= Margaret Clark (arsonist) =

Arsonist executed in 1680

Margaret Clark (died 1680), also known as Margret Clark, was an English servant arrested and executed for the arson of her employer's house in Southwark, London. Her justifications were published posthumously in pamphlet form.

== Early life and career ==
Margaret Clark was born in Croydon, Surrey. She found work as a servant in various houses, and by January 1680 she was serving the family of Peter Delanoy, a prosperous dyer who lived in Southwark, in London.

== Arson ==
On 1 February 1680, the Delanoy family were at their country home in Lee. Three fires were started in the Southwark house; they were put out by local people and Clark was arrested on the night after arousing suspicions by acting strangely. At first, she denied the charge but then quickly admitted arson. She claimed that she had been approached by John Satterthwayt in late January and he had asked her to let him into the house in order to set it on fire. Clark alleged that he had promised to pay her £2,000 (equivalent to £ in ). Satterthwayt was arrested the following day on her description. He was a soldier in the Duke of York's guard and initially investigators were suspicious because the duke (later to become James II of England) was Catholic and at the time religious tensions were running high as a result of the Popish Plot.

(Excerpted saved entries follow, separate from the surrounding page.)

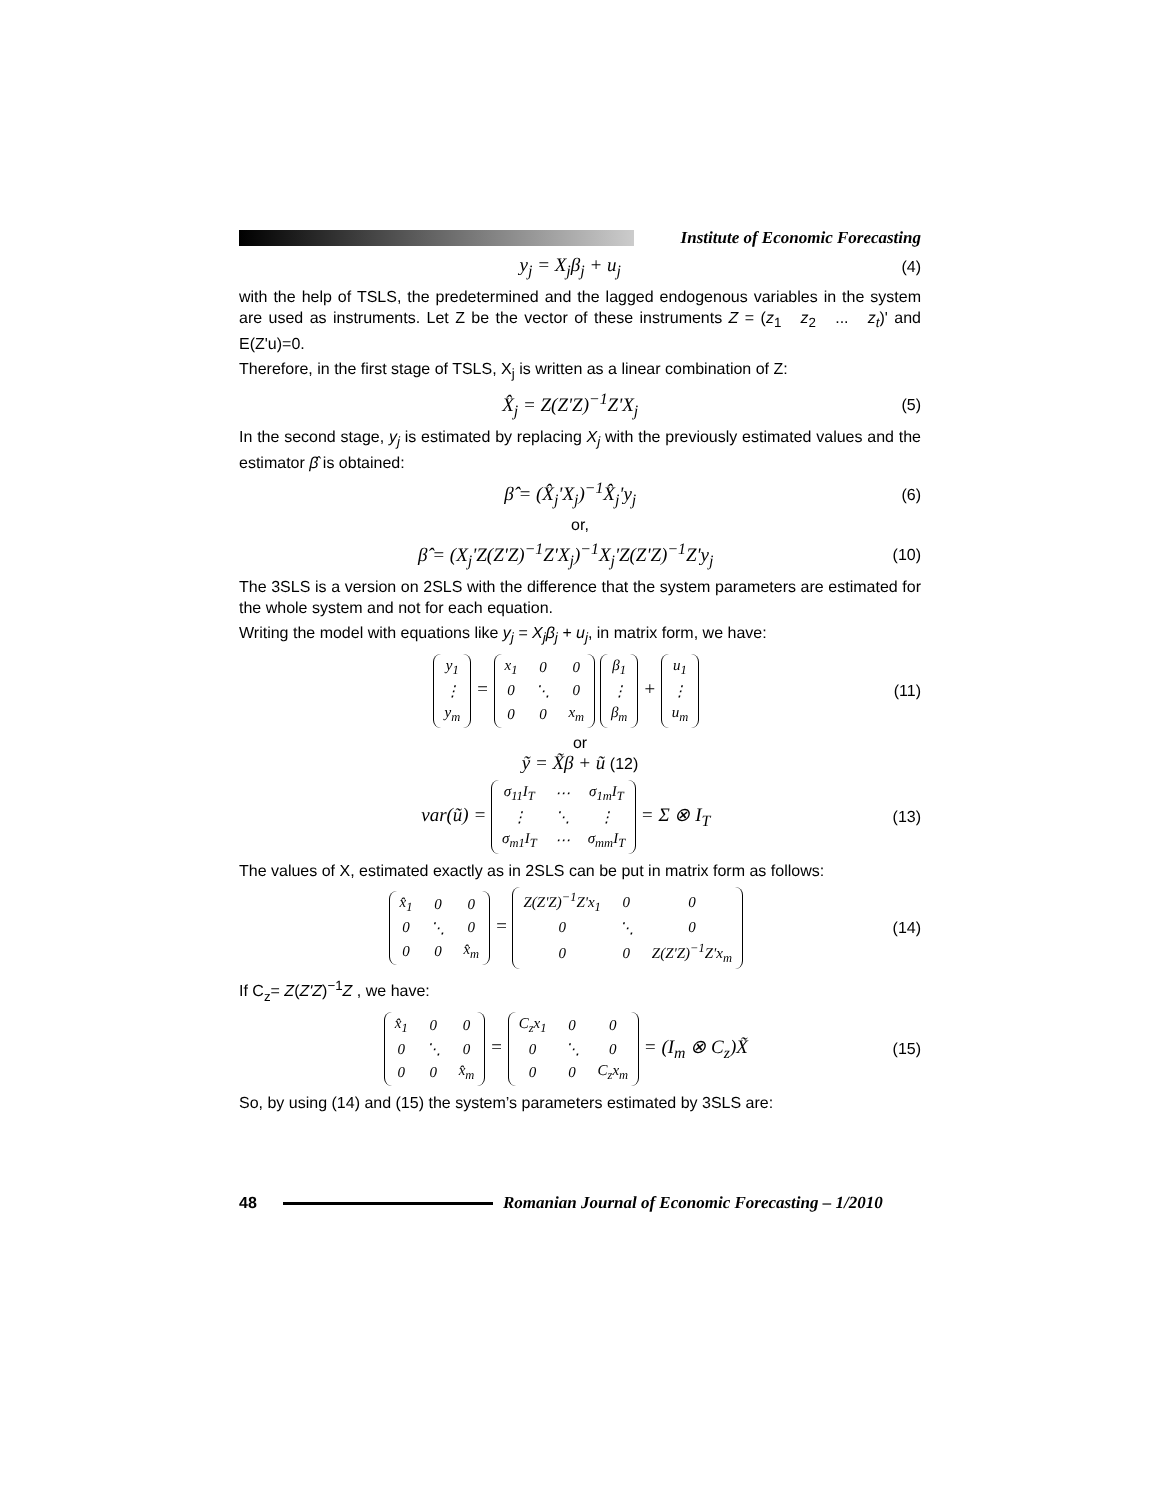Institute of Economic Forecasting
y<sub>j</sub> = X<sub>j</sub>β<sub>j</sub> + u<sub>j</sub>
(4)
with the help of TSLS, the predetermined and the lagged endogenous variables in the system are used as instruments. Let Z be the vector of these instruments Z = (z<sub>1</sub> z<sub>2</sub> ... z<sub>t</sub>)' and E(Z'u)=0.
Therefore, in the first stage of TSLS, X<sub>j</sub> is written as a linear combination of Z:
X̂<sub>j</sub> = Z(Z'Z)<sup>−1</sup>Z'X<sub>j</sub>
(5)
In the second stage, y<sub>j</sub> is estimated by replacing X<sub>j</sub> with the previously estimated values and the estimator β̂ is obtained:
β̂ = (X̂<sub>j</sub>'X<sub>j</sub>)<sup>−1</sup>X̂<sub>j</sub>'y<sub>j</sub>
(6)
or,
β̂ = (X<sub>j</sub>'Z(Z'Z)<sup>−1</sup>Z'X<sub>j</sub>)<sup>−1</sup>X<sub>j</sub>'Z(Z'Z)<sup>−1</sup>Z'y<sub>j</sub>
(10)
The 3SLS is a version on 2SLS with the difference that the system parameters are estimated for the whole system and not for each equation.
Writing the model with equations like y<sub>j</sub> = X<sub>j</sub>β<sub>j</sub> + u<sub>j</sub>, in matrix form, we have:
| y<sub>1</sub> |
| ⋮ |
| y<sub>m</sub> |
=
| x<sub>1</sub> | 0 | 0 |
| 0 | ⋱ | 0 |
| 0 | 0 | x<sub>m</sub> |
| β<sub>1</sub> |
| ⋮ |
| β<sub>m</sub> |
+
| u<sub>1</sub> |
| ⋮ |
| u<sub>m</sub> |
(11)
or
ỹ = X̃β + ũ (12)
var(ũ) =
| σ<sub>11</sub>I<sub>T</sub> | ⋯ | σ<sub>1m</sub>I<sub>T</sub> |
| ⋮ | ⋱ | ⋮ |
| σ<sub>m1</sub>I<sub>T</sub> | ⋯ | σ<sub>mm</sub>I<sub>T</sub> |
= Σ ⊗ I<sub>T</sub>
(13)
The values of X, estimated exactly as in 2SLS can be put in matrix form as follows:
| x̂<sub>1</sub> | 0 | 0 |
| 0 | ⋱ | 0 |
| 0 | 0 | x̂<sub>m</sub> |
=
| Z(Z'Z)<sup>−1</sup>Z'x<sub>1</sub> | 0 | 0 |
| 0 | ⋱ | 0 |
| 0 | 0 | Z(Z'Z)<sup>−1</sup>Z'x<sub>m</sub> |
(14)
If C<sub>z</sub>= Z(Z'Z)<sup>−1</sup>Z , we have:
| x̂<sub>1</sub> | 0 | 0 |
| 0 | ⋱ | 0 |
| 0 | 0 | x̂<sub>m</sub> |
=
| C<sub>z</sub>x<sub>1</sub> | 0 | 0 |
| 0 | ⋱ | 0 |
| 0 | 0 | C<sub>z</sub>x<sub>m</sub> |
= (I<sub>m</sub> ⊗ C<sub>z</sub>)X̃
(15)
So, by using (14) and (15) the system’s parameters estimated by 3SLS are:
48
Romanian Journal of Economic Forecasting – 1/2010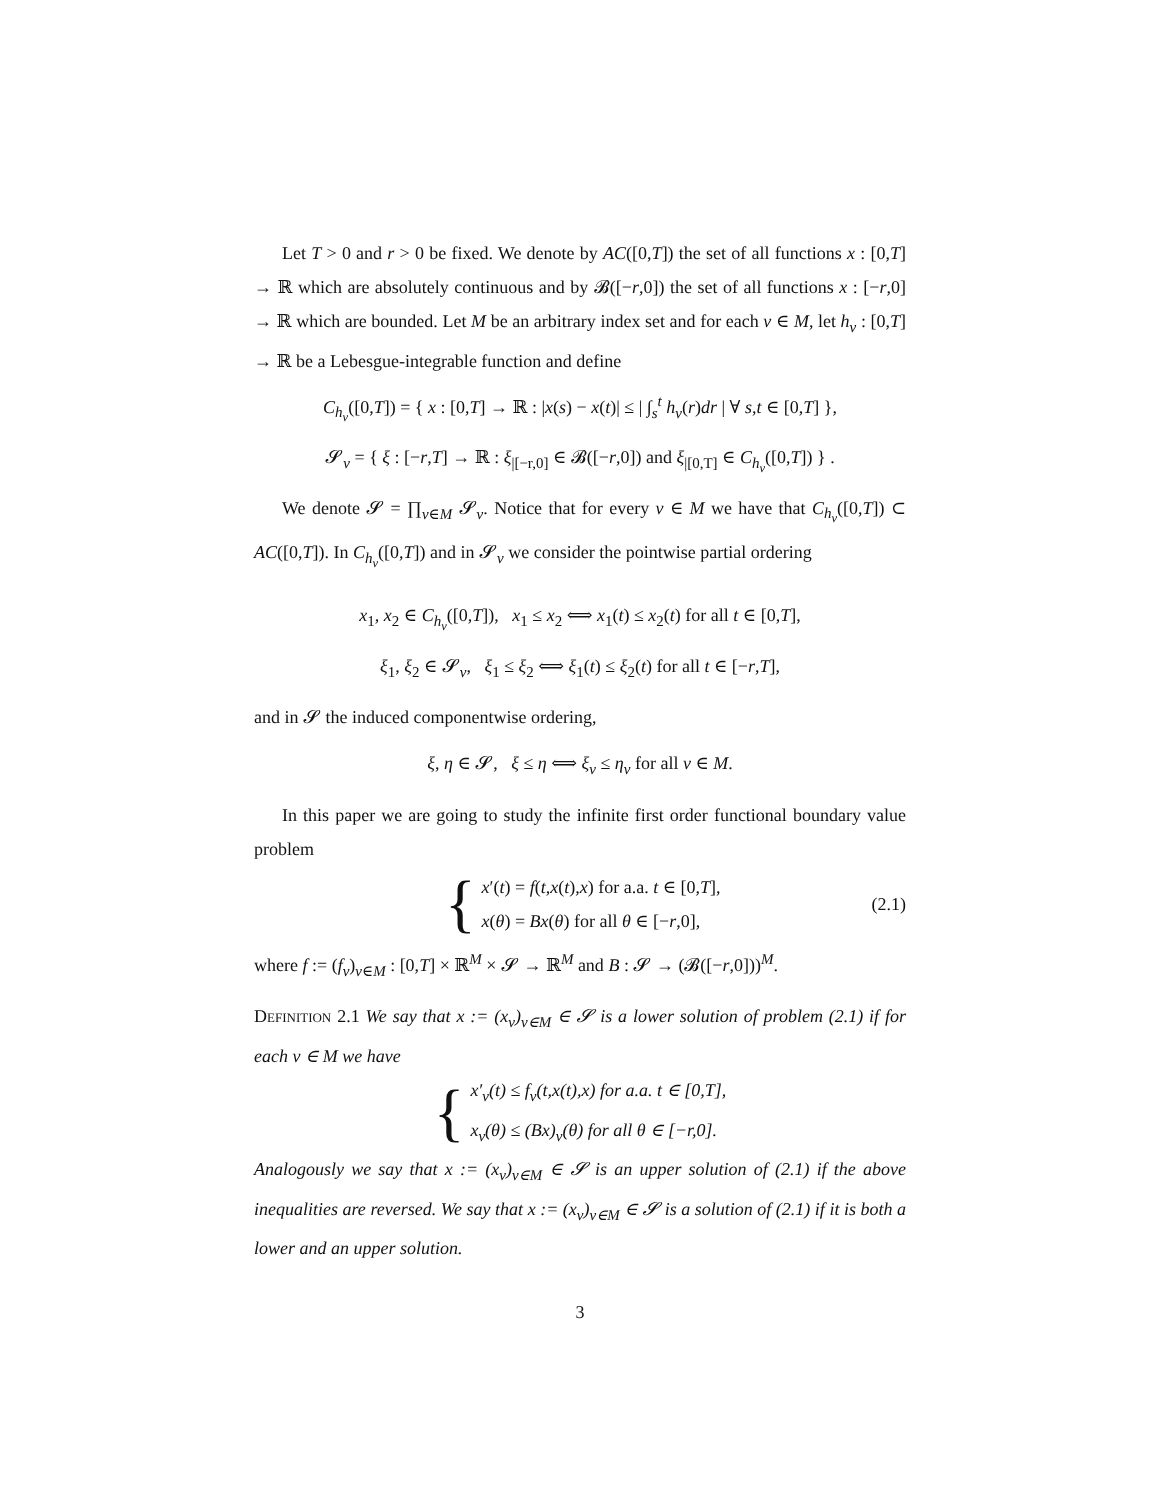Let T > 0 and r > 0 be fixed. We denote by AC([0,T]) the set of all functions x : [0,T] → ℝ which are absolutely continuous and by 𝓑([−r,0]) the set of all functions x : [−r,0] → ℝ which are bounded. Let M be an arbitrary index set and for each ν ∈ M, let h<sub>ν</sub> : [0,T] → ℝ be a Lebesgue-integrable function and define
C<sub>h<sub>ν</sub></sub>([0,T]) = { x : [0,T] → ℝ : |x(s) − x(t)| ≤ | ∫<sub>s</sub><sup>t</sup> h<sub>ν</sub>(r)dr | ∀ s,t ∈ [0,T] },
𝓢<sub>ν</sub> = { ξ : [−r,T] → ℝ : ξ<sub>|[−r,0]</sub> ∈ 𝓑([−r,0]) and ξ<sub>|[0,T]</sub> ∈ C<sub>h<sub>ν</sub></sub>([0,T]) } .
We denote 𝓢 = ∏<sub>ν∈M</sub> 𝓢<sub>ν</sub>. Notice that for every ν ∈ M we have that C<sub>h<sub>ν</sub></sub>([0,T]) ⊂ AC([0,T]). In C<sub>h<sub>ν</sub></sub>([0,T]) and in 𝓢<sub>ν</sub> we consider the pointwise partial ordering
x<sub>1</sub>, x<sub>2</sub> ∈ C<sub>h<sub>ν</sub></sub>([0,T]), x<sub>1</sub> ≤ x<sub>2</sub> ⟺ x<sub>1</sub>(t) ≤ x<sub>2</sub>(t) for all t ∈ [0,T],
ξ<sub>1</sub>, ξ<sub>2</sub> ∈ 𝓢<sub>ν</sub>, ξ<sub>1</sub> ≤ ξ<sub>2</sub> ⟺ ξ<sub>1</sub>(t) ≤ ξ<sub>2</sub>(t) for all t ∈ [−r,T],
and in 𝓢 the induced componentwise ordering,
ξ, η ∈ 𝓢, ξ ≤ η ⟺ ξ<sub>ν</sub> ≤ η<sub>ν</sub> for all ν ∈ M.
In this paper we are going to study the infinite first order functional boundary value problem
{
x′(t) = f(t,x(t),x) for a.a. t ∈ [0,T],
x(θ) = Bx(θ) for all θ ∈ [−r,0],
(2.1)
where f := (f<sub>ν</sub>)<sub>ν∈M</sub> : [0,T] × ℝ<sup>M</sup> × 𝓢 → ℝ<sup>M</sup> and B : 𝓢 → (𝓑([−r,0]))<sup>M</sup>.
Definition 2.1 We say that x := (x<sub>ν</sub>)<sub>ν∈M</sub> ∈ 𝓢 is a lower solution of problem (2.1) if for each ν ∈ M we have
{
x′<sub>ν</sub>(t) ≤ f<sub>ν</sub>(t,x(t),x) for a.a. t ∈ [0,T],
x<sub>ν</sub>(θ) ≤ (Bx)<sub>ν</sub>(θ) for all θ ∈ [−r,0].
Analogously we say that x := (x<sub>ν</sub>)<sub>ν∈M</sub> ∈ 𝓢 is an upper solution of (2.1) if the above inequalities are reversed. We say that x := (x<sub>ν</sub>)<sub>ν∈M</sub> ∈ 𝓢 is a solution of (2.1) if it is both a lower and an upper solution.
3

Clark and Satterthwayt were both detained and stood trial at Kingston assizes on 13 March. Clark was found guilty and sentenced to death. Satterthwayt persuaded the jury that he was Protestant and his fellow soldiers said they were drinking with him in various pubs on the night of the arson, so he was acquitted.

== Death and legacy ==
Clark was put to death by hanging on 22 March 1680. She had declined to ask for a pardon. In her final hours, she was besieged by people asking her why she had done it. As she stood on the scaffold awaiting her execution, Clark announced to the onlookers that she had written a pamphlet arguing her case, claiming that her culpability was limited. This had probably been dictated by her and the high sheriff saw that it was published after her death. The true confession of Margret Clark was followed by a second pamphlet also published in 1680 and entitled Warning for Servants, and a Caution to Protestants. Both texts expanded upon Clark's argument that she had been bribed by Satterthwayt as part of a Catholic plot to burn down London. She declared that "Pride and Sabbath breaking hath been my downfall". Satterthwayt set out his side of the story in A True and Perfect Narrative of the Tryal and Acquitment of Mr. John Satterthwayt.